🤖 AI Summary
This work addresses the suboptimal 3D representation resulting from insufficient multi-view feature fusion by proposing a novel multi-view Transformer architecture. It introduces cross-attention mechanisms to effectively integrate multi-view vision-language embeddings, producing unified per-instance 3D semantic representations. Furthermore, it innovatively leverages multi-view consistency as a self-supervised signal to enhance representation learning. The proposed method significantly outperforms baseline approaches—such as average fusion or single-view strategies—on standard benchmarks for 3D semantic and instance classification. Notably, it also demonstrates strong generalization capabilities in zero-shot evaluations on out-of-domain datasets.
📝 Abstract
Vision-language models have been key to the development of open-vocabulary 2D semantic segmentation. Lifting these models from 2D images to 3D scenes, however, remains a challenging problem. Existing approaches typically back-project and average 2D descriptors across views, or heuristically select a single representative one, often resulting in suboptimal 3D representations.

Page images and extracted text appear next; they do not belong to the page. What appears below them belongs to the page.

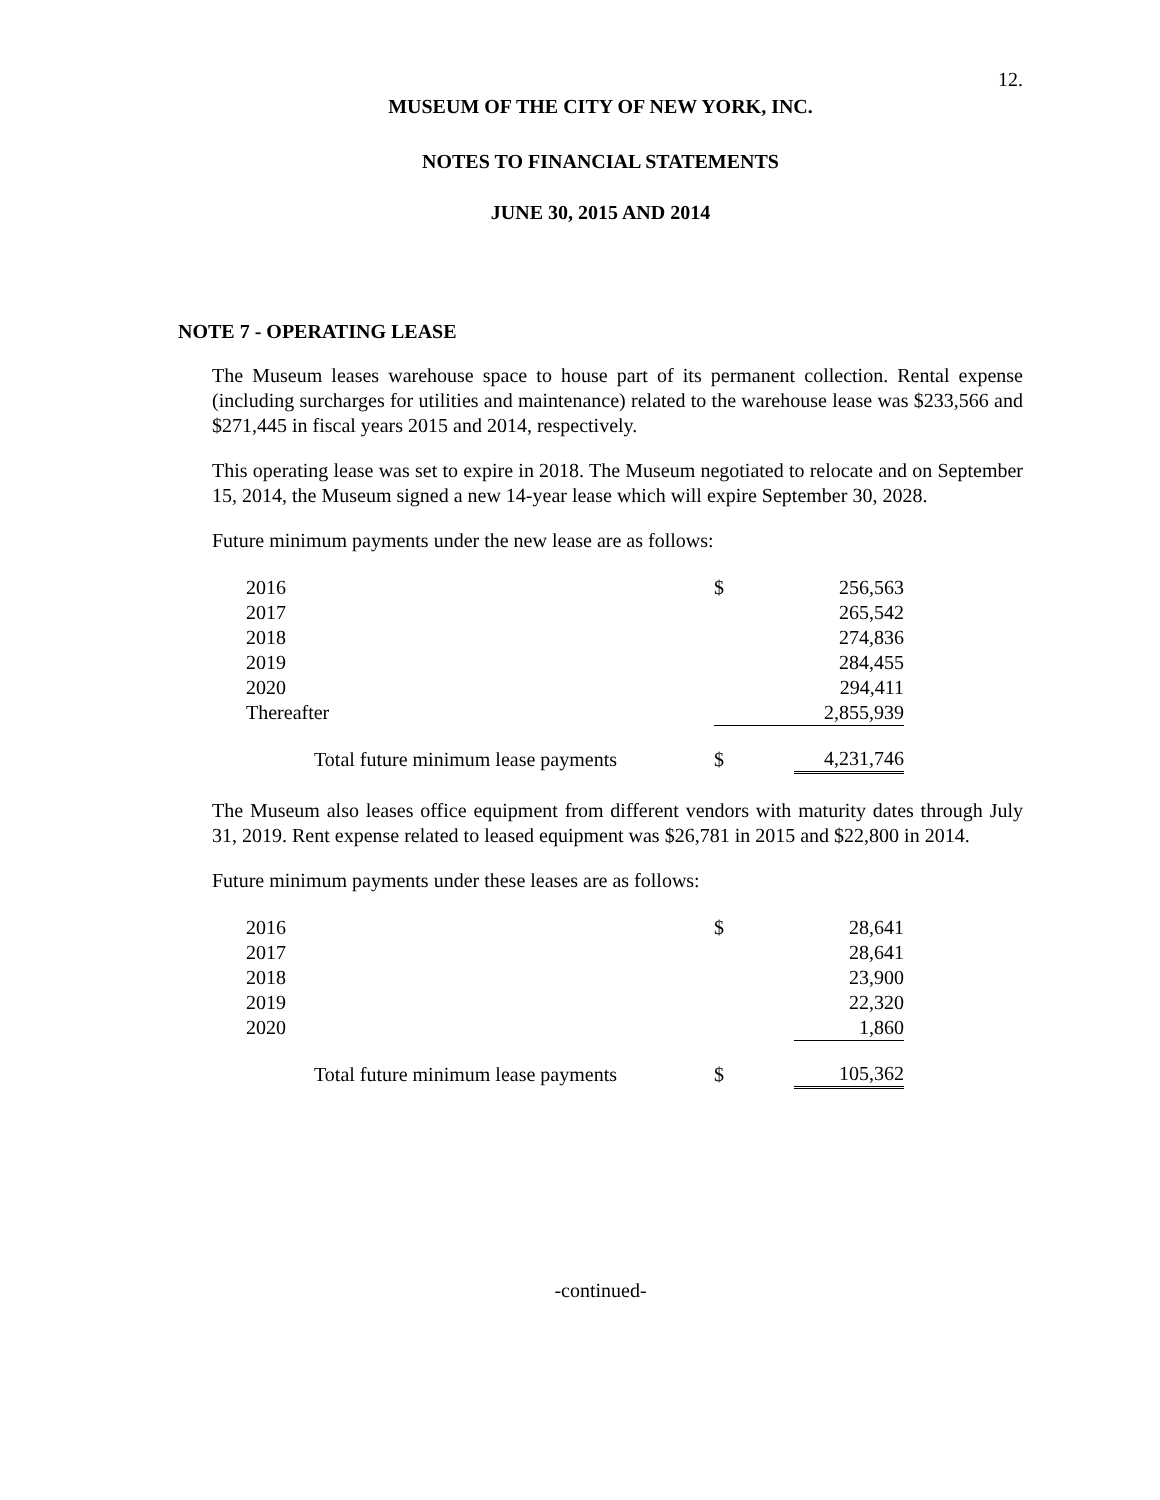12.
MUSEUM OF THE CITY OF NEW YORK, INC.
NOTES TO FINANCIAL STATEMENTS
JUNE 30, 2015 AND 2014
NOTE 7 - OPERATING LEASE
The Museum leases warehouse space to house part of its permanent collection. Rental expense (including surcharges for utilities and maintenance) related to the warehouse lease was $233,566 and $271,445 in fiscal years 2015 and 2014, respectively.
This operating lease was set to expire in 2018. The Museum negotiated to relocate and on September 15, 2014, the Museum signed a new 14-year lease which will expire September 30, 2028.
Future minimum payments under the new lease are as follows:
| 2016 | $ | 256,563 |
| 2017 | | 265,542 |
| 2018 | | 274,836 |
| 2019 | | 284,455 |
| 2020 | | 294,411 |
| Thereafter | | 2,855,939 |
| Total future minimum lease payments | $ | 4,231,746 |
The Museum also leases office equipment from different vendors with maturity dates through July 31, 2019. Rent expense related to leased equipment was $26,781 in 2015 and $22,800 in 2014.
Future minimum payments under these leases are as follows:
| 2016 | $ | 28,641 |
| 2017 | | 28,641 |
| 2018 | | 23,900 |
| 2019 | | 22,320 |
| 2020 | | 1,860 |
| Total future minimum lease payments | $ | 105,362 |
-continued-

In this work, we introduce a novel multiview transformer architecture that cross-attends across vision-language descriptors from multiple viewpoints and fuses them into a unified per-3D-instance embedding. As a second contribution, we leverage multiview consistency as a self-supervision signal for this fusion, which significantly improves performance when added to a standard supervised target-class loss. Our Cross-Attentive Multiview Fusion, which we denote with its acronym CAMFusion, not only consistently outperforms naive averaging or single-view descriptor selection, but also achieves state-of-the-art results on 3D semantic and instance classification benchmarks, including zero-shot evaluations on out-of-domain datasets.